Click on the colored dots to explore allocations.

The risk‑versus‑return chart, or efficient frontier, shows the best achievable return for each risk level using only these four ETFs in different weightings. The Sharpe ratio, which measures return per unit of risk above a risk‑free rate, is 1.45 for the current mix. An alternative “optimal” mix reaches a Sharpe of 2.02 with slightly higher return and modestly higher risk, while the minimum‑variance mix has lower risk and a Sharpe of 1.67. Because the current portfolio sits about 3.45 percentage points below the frontier at its risk level, it is not making the most efficient use of its holdings. In theory, reweighting these same ETFs could improve risk‑adjusted returns without changing the underlying components.

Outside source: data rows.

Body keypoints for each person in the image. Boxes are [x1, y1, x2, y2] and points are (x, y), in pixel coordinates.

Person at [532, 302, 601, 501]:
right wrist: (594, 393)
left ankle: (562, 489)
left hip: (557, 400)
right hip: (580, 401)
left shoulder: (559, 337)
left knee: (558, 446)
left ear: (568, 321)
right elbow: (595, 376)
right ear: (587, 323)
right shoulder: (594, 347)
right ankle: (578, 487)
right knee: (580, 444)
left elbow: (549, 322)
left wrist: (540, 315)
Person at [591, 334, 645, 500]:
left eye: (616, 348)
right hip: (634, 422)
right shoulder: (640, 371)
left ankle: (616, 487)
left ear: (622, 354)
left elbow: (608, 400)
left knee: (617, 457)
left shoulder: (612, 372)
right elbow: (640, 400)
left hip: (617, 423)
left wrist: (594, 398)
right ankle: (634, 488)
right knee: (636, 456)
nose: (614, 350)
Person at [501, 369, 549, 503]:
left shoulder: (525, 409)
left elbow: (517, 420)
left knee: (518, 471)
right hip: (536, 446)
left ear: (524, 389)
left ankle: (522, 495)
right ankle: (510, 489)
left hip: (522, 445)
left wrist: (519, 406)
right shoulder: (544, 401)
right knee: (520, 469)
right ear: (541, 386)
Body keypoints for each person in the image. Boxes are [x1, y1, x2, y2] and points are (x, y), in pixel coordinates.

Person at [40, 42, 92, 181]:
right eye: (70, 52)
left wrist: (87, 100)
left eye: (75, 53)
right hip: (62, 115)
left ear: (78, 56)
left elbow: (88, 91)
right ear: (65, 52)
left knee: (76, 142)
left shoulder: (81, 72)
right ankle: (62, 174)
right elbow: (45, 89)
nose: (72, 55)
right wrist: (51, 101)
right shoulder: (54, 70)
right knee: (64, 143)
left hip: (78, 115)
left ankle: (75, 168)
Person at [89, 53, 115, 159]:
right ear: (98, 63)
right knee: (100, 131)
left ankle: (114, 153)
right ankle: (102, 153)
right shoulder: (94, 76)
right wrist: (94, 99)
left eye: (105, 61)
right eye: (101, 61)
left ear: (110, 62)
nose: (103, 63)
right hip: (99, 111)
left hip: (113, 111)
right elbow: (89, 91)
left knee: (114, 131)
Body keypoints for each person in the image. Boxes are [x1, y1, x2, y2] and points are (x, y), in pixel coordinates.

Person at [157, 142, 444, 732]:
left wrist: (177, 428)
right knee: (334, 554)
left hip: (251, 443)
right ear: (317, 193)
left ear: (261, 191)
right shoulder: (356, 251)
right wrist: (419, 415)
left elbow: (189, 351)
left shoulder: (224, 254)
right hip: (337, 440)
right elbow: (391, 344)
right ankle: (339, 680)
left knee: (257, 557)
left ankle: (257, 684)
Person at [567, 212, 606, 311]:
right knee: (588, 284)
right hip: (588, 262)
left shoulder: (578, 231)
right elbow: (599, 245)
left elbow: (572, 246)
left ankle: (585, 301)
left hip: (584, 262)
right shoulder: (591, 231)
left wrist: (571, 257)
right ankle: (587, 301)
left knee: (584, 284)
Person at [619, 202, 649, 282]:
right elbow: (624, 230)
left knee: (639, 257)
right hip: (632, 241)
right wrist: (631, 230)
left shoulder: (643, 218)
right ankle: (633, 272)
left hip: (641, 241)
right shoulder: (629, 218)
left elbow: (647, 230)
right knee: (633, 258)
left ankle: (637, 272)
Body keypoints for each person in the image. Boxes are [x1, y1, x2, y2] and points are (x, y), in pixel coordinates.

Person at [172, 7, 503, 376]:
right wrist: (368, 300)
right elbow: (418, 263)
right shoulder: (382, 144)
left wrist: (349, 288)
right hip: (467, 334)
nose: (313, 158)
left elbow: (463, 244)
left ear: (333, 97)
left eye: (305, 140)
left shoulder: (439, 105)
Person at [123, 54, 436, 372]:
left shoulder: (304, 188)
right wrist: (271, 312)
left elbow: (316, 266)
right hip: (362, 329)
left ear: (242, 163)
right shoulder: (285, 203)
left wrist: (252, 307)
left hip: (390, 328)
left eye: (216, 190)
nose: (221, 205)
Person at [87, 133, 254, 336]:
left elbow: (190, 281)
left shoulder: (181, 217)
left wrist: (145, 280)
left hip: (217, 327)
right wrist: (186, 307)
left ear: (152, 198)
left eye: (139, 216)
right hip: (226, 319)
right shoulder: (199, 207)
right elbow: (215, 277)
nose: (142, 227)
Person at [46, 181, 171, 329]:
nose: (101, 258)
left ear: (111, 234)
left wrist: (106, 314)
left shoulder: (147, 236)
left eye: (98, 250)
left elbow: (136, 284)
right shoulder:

Ongoing product costs Info

  • iShares Edge MSCI EM Value Factor UCITS ETF USD (Acc) USD 0.40%
  • iShares Edge MSCI World Value Factor UCITS ETF USD (Acc) EUR 0.30%
  • SSgA SPDR ETFs Europe I Public Limited Company - SPDR MSCI ACWI UCITS ETF 0.45%
  • Weighted costs total (per year) 0.26%

The total ongoing cost of the portfolio, measured by the weighted Total Expense Ratio (TER), is about 0.26% per year. Individual ETFs range from 0.30% to 0.45%, which is in line with many factor and global index products. TER is the annual fee charged by the fund, quietly deducted inside the ETF rather than as a separate bill. Over long horizons, lower fees help more of the portfolio’s gross return show up in your net performance. In this case, costs are impressively low given the global reach and factor tilts, providing a solid structural foundation. The fee level supports the idea that most returns will be driven by markets, not by ongoing charges.